For more on Fixity and checksums, please read the DPC Handbook section on Fixity.

Image source: Jørgen Stamp, CC-BY 2.5

Fixity checking

There are a number of programs listed in the COPTR tool registry that can generate checksums and verify file fixity. Some of the common tools are:

  • Fixity 1.0 by AVP: this tool has a GUI interface. It allows you to set the frequency of checking and select the directories you wish to check over. It does not supply you with checksums, but it is good at checking files that may still be in use. While it might not be practical at scale, it is a good solution for personal or work files and certainly for researchers who want to manage their research data and outputs during the life of their project.
  • Unix commands: md5sum, shasum and others. These can be utilized in the command line on Unix machines and also written into scrips. There is no GUI interface for these commands and they come standards on Unix computers.
  • Md5summer: An application for Windows machines that will generate and verify md5 checksums.
  • md5deep and hashdeep: a set of cross-platform tools for computing checksums on any number of files and they can recursively process directory structures, which is much harder to accomplish with regular Unix checksum commands.
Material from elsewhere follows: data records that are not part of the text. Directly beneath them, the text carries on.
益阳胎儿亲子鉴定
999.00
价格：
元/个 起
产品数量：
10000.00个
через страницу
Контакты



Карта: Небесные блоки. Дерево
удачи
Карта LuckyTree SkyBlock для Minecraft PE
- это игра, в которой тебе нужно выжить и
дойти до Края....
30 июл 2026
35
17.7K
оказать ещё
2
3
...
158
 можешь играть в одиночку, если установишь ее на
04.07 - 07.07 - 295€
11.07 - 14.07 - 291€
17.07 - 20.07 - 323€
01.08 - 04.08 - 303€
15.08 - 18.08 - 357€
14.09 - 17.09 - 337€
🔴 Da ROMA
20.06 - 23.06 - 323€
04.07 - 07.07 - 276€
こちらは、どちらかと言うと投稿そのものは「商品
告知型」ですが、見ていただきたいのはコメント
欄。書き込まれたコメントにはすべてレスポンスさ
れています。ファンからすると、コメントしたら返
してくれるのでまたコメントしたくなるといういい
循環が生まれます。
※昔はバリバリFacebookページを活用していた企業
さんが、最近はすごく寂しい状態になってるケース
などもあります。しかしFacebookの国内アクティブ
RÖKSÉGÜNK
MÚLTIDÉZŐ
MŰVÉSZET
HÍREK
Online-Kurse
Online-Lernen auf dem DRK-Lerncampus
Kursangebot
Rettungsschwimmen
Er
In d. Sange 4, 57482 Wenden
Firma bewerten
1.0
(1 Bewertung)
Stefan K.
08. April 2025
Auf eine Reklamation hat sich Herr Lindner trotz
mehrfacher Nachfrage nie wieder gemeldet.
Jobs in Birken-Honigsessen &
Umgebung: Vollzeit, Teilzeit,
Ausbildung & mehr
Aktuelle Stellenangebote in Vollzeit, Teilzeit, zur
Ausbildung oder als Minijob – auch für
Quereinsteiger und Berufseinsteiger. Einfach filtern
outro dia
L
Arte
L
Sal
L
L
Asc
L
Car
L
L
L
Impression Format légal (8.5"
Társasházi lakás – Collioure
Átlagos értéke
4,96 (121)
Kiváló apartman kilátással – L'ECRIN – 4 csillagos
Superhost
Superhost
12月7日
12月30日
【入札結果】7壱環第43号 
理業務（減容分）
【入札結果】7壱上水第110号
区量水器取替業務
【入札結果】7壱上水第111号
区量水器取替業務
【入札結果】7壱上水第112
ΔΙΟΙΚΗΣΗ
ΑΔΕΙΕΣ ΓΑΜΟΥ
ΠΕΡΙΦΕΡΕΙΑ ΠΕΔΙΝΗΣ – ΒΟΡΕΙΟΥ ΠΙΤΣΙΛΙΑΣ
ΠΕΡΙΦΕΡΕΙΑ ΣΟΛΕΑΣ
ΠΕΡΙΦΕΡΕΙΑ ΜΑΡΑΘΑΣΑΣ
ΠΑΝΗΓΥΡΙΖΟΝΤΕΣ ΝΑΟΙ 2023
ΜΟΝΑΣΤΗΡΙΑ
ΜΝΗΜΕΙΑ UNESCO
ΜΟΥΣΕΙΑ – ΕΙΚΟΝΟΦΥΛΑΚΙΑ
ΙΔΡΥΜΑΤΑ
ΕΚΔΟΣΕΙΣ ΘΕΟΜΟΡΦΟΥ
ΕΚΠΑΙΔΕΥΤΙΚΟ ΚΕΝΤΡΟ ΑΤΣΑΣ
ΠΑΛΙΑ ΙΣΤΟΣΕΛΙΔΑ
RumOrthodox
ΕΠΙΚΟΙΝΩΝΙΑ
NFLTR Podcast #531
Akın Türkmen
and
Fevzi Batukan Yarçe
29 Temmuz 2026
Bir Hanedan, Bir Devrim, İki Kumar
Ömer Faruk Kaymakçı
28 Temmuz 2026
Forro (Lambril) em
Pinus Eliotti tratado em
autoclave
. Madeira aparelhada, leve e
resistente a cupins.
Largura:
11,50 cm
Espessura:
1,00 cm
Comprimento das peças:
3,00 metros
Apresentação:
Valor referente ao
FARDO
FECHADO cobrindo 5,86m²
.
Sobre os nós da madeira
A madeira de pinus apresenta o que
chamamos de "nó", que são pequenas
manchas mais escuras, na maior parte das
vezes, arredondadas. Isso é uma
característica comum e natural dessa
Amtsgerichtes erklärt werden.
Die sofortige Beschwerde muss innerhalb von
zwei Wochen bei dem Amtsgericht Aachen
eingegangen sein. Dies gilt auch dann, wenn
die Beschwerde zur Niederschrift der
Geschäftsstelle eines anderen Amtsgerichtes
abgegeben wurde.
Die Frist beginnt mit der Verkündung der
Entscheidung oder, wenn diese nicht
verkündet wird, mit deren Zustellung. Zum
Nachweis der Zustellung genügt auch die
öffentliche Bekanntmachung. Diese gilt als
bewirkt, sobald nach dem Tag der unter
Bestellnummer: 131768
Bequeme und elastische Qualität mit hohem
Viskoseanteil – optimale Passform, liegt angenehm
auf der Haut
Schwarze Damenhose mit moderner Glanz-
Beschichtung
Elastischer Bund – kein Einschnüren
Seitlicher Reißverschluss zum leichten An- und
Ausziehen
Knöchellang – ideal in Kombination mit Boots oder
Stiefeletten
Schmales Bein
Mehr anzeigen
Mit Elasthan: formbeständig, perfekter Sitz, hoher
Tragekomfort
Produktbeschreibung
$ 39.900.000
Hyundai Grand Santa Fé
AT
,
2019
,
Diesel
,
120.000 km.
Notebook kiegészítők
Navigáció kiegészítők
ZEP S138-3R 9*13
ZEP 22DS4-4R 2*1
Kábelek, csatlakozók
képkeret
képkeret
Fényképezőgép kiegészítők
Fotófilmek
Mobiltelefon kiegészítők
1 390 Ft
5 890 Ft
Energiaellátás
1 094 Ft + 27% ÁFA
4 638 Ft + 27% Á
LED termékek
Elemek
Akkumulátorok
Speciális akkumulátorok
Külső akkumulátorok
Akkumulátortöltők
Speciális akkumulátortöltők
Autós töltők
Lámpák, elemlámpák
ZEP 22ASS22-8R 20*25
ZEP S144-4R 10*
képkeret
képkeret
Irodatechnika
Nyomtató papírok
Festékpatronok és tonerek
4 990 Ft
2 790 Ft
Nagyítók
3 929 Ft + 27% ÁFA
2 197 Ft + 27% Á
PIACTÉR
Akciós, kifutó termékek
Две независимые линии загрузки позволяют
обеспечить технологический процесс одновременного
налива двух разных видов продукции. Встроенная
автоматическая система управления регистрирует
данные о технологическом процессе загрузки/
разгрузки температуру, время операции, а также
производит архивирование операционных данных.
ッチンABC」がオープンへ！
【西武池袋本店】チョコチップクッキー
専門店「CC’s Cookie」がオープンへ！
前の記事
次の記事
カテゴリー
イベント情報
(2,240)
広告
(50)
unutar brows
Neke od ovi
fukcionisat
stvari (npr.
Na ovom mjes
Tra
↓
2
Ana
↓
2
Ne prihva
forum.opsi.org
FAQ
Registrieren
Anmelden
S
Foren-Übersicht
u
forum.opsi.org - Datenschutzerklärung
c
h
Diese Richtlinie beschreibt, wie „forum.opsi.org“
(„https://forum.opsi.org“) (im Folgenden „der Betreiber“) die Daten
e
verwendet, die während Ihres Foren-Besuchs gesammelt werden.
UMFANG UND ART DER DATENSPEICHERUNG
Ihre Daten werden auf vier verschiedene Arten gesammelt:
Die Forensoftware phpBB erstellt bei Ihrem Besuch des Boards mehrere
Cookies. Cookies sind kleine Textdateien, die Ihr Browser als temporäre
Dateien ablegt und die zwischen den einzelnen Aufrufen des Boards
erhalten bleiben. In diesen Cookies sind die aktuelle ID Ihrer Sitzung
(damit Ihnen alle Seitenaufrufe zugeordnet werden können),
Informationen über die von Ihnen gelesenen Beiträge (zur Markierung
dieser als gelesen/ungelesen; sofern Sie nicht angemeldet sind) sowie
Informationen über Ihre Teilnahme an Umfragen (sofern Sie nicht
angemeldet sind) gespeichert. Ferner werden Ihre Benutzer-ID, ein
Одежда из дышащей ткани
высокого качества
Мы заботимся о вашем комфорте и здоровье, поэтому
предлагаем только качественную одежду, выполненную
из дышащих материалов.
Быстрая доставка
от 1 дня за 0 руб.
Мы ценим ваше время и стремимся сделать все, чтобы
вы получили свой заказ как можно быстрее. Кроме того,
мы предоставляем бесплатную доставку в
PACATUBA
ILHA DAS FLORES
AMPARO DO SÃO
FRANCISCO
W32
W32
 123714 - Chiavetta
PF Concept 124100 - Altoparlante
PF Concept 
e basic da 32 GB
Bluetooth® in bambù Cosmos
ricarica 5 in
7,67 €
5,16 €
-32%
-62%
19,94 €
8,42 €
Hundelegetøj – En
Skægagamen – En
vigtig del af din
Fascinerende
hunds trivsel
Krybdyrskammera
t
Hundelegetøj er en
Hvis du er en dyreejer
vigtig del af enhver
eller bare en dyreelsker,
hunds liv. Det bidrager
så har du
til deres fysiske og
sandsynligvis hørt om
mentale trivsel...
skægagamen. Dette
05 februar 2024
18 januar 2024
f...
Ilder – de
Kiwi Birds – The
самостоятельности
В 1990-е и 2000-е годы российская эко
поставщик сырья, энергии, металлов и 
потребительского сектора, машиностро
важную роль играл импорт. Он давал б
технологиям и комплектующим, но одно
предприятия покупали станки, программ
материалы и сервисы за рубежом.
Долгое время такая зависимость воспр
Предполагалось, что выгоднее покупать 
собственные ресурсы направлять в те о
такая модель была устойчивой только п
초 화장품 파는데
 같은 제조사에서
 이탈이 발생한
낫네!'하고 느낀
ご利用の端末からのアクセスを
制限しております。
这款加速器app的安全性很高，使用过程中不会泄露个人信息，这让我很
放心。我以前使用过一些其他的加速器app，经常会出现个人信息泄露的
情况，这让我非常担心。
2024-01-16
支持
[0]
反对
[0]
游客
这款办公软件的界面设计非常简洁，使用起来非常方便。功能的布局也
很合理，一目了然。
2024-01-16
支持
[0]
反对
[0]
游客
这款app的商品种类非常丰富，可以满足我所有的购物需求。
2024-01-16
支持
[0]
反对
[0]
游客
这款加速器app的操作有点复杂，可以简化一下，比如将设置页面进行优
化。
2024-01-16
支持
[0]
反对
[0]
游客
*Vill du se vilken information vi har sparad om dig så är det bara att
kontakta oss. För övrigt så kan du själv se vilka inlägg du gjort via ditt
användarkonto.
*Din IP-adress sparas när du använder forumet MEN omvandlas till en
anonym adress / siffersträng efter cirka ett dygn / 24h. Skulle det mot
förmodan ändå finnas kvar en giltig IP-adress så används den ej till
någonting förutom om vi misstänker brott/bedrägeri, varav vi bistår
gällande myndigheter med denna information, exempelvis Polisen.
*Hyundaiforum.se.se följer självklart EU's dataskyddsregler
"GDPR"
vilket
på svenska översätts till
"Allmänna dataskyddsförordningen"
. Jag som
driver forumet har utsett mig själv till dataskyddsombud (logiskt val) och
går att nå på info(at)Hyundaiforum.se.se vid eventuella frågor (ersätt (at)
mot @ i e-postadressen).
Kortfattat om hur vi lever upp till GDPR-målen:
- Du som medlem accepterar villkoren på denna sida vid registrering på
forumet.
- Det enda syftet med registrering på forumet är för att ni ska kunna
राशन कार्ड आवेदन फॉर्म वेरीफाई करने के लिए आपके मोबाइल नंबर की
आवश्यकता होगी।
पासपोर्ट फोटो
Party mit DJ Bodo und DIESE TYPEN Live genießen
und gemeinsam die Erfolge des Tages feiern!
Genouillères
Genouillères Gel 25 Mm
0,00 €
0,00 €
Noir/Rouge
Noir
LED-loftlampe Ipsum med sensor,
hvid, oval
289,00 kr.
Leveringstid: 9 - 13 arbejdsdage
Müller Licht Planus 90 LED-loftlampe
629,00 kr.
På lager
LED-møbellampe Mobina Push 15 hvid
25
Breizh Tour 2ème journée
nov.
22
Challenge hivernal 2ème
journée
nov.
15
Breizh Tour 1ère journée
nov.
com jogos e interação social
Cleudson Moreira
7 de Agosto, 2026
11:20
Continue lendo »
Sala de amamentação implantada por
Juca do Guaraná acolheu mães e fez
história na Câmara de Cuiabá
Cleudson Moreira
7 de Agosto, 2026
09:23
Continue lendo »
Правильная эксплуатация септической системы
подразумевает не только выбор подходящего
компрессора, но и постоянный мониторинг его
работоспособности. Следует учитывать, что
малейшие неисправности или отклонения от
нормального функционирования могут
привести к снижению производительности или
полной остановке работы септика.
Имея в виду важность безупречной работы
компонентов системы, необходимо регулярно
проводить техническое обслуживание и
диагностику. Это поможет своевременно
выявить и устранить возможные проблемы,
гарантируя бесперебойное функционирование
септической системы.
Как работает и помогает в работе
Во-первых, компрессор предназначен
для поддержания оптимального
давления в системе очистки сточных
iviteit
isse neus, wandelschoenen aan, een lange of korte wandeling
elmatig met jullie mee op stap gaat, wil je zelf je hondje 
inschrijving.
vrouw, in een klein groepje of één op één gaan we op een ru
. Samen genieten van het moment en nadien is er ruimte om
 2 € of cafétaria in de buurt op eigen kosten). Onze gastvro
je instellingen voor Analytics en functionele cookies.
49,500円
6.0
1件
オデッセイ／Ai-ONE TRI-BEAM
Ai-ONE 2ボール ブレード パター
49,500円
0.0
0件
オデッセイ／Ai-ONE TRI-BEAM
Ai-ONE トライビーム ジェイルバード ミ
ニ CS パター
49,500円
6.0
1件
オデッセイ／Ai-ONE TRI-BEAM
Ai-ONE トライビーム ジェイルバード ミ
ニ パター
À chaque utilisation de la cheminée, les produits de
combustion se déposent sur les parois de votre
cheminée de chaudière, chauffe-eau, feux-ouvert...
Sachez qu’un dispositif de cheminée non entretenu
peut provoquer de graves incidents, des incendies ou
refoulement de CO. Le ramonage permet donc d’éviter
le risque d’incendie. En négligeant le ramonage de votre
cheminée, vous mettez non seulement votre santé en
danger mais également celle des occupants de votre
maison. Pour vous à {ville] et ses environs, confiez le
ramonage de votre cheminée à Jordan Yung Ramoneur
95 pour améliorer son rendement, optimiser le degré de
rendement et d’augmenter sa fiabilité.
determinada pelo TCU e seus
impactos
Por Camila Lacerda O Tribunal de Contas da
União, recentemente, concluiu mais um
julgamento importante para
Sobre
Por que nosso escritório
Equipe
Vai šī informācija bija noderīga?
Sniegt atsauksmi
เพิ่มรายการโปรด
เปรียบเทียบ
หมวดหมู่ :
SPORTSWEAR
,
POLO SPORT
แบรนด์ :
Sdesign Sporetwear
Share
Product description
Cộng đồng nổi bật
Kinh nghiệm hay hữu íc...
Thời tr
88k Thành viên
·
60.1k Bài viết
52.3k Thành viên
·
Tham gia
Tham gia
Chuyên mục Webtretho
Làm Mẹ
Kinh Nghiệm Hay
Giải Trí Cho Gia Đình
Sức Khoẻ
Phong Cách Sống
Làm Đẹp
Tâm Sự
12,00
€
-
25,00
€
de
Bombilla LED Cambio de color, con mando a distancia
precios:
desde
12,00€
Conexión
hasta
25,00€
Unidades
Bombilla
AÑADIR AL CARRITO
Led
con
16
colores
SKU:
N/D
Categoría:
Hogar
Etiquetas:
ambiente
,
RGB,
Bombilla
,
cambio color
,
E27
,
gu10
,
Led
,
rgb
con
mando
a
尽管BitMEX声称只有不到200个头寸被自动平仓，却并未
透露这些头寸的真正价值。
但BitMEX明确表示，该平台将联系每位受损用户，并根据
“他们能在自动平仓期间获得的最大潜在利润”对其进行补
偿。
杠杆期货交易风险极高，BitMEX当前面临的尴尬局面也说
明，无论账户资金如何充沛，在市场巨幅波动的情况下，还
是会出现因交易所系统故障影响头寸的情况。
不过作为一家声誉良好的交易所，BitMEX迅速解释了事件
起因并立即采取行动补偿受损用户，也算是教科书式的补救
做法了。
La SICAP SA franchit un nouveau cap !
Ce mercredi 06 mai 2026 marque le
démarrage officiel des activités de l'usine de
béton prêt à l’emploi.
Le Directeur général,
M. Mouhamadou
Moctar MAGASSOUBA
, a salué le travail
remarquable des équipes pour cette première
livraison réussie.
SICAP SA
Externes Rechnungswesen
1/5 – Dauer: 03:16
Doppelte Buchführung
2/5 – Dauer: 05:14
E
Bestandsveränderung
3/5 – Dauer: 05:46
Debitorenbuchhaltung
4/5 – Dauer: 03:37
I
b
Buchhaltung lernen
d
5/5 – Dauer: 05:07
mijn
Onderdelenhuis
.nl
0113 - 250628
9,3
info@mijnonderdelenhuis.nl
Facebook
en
It will also audit the files once it has checksums and will return any that do not match.

Checksums

Aside from verifying that file fixity has been maintained while the file is being stored, checksums have three other main uses:

  • To know that a file has been correctly transferred from the content owner to the preservation storage and backups
  • To verify that any copies of a file for backup are complete and correct
  • to be given to users of the file in the future so they are able to verify that have received the correct file from storage

 

Below are some examples of what various checksums look like for the following image.

Image By Walter Heubach (German, 1865–1923) (Upload: User:Jarlhelm) [Public domain], via Wikimedia Commons

File name: Heubach_cat.jpg  

Md5: 6d5b04d33455ac13a2291216e5b552a2

Sha-1: 1a26f9ce33857a5c742877aa8de982968d87f67b

Sha-256: 06a67229b29321064ab6b83cd3fce40bc8079666a1197d324e8f2ce28dd24dff

Fixity and data integrity

Data integrity is important to digital objects. It is about ensuring the maintenance and consistency of the data throughout its lifecycle. Maintaining fixity is a critical part of data integrity.

Other aspects include managing relationships between data and maintaining metadata for contextual purposes.

Fixity and PREMIS

Fixity can be recorded using the PREMIS metadata standard. It is referred to as a message digest, which is just another term for a checksum. It can record not only the checksum, but the algorithm that created it as well as the software and version. Any subsequent fixity checks can also be recorded using PREMIS, including the outcome of the check.

Recording this type of preservation metadata is crucial for confirming and establishing a digital object's "chain of custody".